Range to output from the entries below: the line containing "bowl: present [411,296,526,361]" through the line containing "fruit: none [312,261,408,358]". Set it down exactly, ends included, nothing else.

++++++

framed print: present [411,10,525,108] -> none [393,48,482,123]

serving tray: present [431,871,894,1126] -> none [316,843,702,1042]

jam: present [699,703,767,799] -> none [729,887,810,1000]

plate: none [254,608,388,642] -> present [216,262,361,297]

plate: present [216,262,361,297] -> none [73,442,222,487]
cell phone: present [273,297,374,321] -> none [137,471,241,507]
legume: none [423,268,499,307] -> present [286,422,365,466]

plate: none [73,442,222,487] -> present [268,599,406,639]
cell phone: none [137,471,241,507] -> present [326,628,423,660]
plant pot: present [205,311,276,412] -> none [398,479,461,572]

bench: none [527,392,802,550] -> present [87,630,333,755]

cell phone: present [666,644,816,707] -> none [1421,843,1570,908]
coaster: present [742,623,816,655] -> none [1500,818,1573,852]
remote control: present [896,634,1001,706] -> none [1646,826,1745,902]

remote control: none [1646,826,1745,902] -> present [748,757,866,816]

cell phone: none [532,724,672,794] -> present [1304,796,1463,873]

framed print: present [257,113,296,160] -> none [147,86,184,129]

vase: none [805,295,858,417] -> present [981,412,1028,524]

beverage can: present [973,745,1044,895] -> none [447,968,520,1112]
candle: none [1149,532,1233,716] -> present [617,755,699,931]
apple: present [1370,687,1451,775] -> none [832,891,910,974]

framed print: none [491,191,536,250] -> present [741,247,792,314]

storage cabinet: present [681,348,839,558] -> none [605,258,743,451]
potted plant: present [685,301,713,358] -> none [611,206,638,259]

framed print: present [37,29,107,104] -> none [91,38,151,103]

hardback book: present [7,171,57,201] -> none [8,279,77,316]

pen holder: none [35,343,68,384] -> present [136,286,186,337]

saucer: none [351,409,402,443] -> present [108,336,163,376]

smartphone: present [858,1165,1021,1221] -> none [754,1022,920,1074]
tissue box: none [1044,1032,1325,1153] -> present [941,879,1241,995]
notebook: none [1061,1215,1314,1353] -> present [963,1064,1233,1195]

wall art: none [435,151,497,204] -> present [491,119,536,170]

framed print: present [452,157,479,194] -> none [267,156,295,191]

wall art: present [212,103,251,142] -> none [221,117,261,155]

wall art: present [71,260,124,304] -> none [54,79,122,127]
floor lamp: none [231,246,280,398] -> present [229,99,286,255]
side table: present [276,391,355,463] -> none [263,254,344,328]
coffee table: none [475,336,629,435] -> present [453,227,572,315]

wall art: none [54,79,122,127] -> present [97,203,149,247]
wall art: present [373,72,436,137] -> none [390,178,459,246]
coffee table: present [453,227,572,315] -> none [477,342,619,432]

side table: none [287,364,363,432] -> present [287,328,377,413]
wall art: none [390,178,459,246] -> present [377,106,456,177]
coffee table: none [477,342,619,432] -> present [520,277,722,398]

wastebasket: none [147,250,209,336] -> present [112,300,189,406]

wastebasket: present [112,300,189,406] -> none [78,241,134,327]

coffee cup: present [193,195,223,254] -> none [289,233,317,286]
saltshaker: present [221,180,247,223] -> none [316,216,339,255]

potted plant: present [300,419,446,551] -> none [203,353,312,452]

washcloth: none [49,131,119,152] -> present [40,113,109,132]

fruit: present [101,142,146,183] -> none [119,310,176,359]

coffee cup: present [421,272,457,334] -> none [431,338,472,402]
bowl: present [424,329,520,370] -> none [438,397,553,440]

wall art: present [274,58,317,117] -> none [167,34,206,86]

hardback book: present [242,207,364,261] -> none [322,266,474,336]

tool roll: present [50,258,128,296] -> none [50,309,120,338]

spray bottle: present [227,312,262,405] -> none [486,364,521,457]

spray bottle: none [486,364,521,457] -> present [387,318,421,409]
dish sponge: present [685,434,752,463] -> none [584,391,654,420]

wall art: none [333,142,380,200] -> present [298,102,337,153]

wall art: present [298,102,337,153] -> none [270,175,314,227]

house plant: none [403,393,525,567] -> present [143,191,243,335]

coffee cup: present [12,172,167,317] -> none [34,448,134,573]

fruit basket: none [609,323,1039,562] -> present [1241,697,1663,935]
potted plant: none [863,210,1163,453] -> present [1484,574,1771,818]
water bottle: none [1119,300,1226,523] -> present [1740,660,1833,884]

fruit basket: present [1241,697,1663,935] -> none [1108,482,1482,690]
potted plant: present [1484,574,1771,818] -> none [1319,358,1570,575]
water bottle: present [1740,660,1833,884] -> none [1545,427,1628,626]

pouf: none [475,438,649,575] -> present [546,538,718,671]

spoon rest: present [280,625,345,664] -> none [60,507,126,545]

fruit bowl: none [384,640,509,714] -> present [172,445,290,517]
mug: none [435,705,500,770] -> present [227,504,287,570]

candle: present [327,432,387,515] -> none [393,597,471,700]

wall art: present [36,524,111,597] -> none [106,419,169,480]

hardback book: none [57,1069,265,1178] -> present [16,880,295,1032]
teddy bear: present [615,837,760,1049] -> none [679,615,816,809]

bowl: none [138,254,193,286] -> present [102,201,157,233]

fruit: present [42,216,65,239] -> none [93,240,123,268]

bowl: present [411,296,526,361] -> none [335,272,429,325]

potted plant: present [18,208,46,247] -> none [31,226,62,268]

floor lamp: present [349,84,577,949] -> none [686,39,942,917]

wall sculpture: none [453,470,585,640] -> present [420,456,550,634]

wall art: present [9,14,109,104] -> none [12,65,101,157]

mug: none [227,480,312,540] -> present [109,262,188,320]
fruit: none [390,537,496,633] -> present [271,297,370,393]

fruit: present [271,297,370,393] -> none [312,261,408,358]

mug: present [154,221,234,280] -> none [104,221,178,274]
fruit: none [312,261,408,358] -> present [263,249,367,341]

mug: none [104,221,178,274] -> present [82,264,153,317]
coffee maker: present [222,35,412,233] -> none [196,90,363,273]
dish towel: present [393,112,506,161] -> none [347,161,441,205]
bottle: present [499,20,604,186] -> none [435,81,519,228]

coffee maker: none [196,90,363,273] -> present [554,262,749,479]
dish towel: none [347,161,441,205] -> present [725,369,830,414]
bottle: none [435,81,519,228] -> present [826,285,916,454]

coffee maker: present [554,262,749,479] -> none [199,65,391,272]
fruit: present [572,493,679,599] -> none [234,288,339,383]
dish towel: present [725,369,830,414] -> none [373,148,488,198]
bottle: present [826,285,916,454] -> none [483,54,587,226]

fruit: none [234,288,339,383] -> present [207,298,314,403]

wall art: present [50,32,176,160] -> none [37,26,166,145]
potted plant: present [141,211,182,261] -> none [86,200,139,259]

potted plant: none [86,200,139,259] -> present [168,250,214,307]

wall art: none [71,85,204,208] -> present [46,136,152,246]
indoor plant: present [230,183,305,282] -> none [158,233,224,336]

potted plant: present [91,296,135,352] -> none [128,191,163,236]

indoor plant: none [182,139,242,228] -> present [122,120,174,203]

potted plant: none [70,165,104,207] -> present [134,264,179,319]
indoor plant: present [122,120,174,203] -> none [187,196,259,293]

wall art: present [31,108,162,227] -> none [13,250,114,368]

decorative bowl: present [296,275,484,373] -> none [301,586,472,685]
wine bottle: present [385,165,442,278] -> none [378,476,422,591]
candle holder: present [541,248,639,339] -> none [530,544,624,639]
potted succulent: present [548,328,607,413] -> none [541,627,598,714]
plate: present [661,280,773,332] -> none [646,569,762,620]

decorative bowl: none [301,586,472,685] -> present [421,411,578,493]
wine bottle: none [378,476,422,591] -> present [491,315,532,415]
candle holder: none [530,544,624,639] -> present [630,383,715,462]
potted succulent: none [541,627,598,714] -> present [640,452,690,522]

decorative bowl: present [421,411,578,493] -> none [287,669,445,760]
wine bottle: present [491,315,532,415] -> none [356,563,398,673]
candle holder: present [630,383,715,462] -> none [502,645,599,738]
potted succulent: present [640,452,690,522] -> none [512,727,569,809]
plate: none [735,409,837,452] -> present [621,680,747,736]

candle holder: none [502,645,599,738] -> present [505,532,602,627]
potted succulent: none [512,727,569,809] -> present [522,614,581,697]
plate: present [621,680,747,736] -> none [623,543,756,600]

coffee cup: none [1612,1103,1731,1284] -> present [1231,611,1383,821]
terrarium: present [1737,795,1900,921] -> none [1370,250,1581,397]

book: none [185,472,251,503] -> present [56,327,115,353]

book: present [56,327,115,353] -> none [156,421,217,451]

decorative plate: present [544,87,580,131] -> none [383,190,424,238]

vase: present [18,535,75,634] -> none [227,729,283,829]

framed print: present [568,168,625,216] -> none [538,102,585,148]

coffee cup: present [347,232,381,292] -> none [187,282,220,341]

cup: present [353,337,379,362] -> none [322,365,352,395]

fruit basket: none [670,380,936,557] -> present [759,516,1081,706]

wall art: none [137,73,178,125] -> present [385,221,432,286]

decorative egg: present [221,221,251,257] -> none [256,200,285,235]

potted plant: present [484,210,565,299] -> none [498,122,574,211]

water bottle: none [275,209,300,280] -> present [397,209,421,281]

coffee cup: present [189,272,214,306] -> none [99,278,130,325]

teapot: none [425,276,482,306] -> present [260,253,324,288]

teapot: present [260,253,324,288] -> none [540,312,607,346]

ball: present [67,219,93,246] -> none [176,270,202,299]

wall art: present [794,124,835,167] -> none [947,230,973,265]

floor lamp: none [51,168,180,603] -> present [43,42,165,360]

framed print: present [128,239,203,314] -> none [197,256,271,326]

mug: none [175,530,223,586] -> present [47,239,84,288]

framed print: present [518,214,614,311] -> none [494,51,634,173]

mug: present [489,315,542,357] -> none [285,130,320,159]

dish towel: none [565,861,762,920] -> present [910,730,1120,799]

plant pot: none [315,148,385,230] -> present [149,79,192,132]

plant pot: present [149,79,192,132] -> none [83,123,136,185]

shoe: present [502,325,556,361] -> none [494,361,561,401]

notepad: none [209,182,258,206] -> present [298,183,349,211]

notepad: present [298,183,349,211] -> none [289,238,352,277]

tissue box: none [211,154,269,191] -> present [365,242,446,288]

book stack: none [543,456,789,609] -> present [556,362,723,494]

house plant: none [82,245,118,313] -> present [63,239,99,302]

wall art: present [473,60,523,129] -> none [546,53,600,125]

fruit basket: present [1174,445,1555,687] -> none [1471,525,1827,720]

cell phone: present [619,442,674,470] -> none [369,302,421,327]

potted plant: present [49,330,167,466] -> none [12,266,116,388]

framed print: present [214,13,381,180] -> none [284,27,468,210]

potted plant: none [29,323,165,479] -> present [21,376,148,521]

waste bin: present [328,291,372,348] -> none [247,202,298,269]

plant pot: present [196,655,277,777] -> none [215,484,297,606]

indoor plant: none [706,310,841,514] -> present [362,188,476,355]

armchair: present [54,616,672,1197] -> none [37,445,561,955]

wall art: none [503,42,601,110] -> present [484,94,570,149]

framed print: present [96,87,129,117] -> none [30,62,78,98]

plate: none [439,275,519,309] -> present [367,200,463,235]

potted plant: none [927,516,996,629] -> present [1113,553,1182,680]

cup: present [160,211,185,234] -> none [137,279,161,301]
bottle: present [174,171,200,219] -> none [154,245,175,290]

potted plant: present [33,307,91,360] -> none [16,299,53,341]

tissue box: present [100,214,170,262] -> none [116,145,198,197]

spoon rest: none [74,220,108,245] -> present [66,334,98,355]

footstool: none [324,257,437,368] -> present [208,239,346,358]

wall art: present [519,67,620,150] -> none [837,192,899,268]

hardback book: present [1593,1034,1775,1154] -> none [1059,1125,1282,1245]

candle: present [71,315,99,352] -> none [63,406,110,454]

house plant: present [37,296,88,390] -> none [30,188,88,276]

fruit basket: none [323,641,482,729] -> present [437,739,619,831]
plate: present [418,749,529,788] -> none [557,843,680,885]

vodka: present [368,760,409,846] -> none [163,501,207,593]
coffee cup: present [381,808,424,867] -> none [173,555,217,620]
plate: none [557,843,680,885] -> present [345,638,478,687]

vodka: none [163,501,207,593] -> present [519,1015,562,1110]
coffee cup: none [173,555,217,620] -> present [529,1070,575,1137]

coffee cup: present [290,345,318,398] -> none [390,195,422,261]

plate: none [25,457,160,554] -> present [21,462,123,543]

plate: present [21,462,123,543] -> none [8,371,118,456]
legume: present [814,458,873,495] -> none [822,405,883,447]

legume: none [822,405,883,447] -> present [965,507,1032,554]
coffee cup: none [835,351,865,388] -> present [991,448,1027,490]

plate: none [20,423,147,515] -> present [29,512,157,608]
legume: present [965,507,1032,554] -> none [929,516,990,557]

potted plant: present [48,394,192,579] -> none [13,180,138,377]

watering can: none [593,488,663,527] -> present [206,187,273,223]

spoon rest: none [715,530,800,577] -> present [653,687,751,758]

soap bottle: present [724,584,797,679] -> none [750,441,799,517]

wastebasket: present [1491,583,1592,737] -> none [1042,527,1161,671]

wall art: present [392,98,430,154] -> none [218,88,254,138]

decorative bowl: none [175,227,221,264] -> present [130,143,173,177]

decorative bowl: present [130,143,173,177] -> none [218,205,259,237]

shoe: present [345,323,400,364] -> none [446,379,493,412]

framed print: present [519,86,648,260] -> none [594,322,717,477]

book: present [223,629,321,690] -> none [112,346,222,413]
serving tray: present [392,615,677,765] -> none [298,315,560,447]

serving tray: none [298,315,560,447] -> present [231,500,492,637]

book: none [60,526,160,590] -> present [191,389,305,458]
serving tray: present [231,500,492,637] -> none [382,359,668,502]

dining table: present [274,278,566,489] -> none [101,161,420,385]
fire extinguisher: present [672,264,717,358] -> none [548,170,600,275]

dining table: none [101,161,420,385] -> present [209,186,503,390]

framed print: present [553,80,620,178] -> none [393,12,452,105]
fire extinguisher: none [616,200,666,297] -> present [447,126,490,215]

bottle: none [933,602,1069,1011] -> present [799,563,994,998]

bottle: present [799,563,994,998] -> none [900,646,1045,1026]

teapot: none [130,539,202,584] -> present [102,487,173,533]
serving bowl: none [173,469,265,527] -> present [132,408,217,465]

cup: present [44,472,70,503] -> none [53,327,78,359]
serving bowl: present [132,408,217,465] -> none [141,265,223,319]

++++++

**Solved problem:**
bowl: present [411,296,526,361] -> none [335,272,429,325]

potted plant: present [18,208,46,247] -> none [31,226,62,268]

floor lamp: present [349,84,577,949] -> none [686,39,942,917]

wall sculpture: none [453,470,585,640] -> present [420,456,550,634]

wall art: present [9,14,109,104] -> none [12,65,101,157]

mug: none [227,480,312,540] -> present [109,262,188,320]
fruit: none [390,537,496,633] -> present [271,297,370,393]

fruit: present [271,297,370,393] -> none [312,261,408,358]

mug: present [154,221,234,280] -> none [104,221,178,274]
fruit: none [312,261,408,358] -> present [263,249,367,341]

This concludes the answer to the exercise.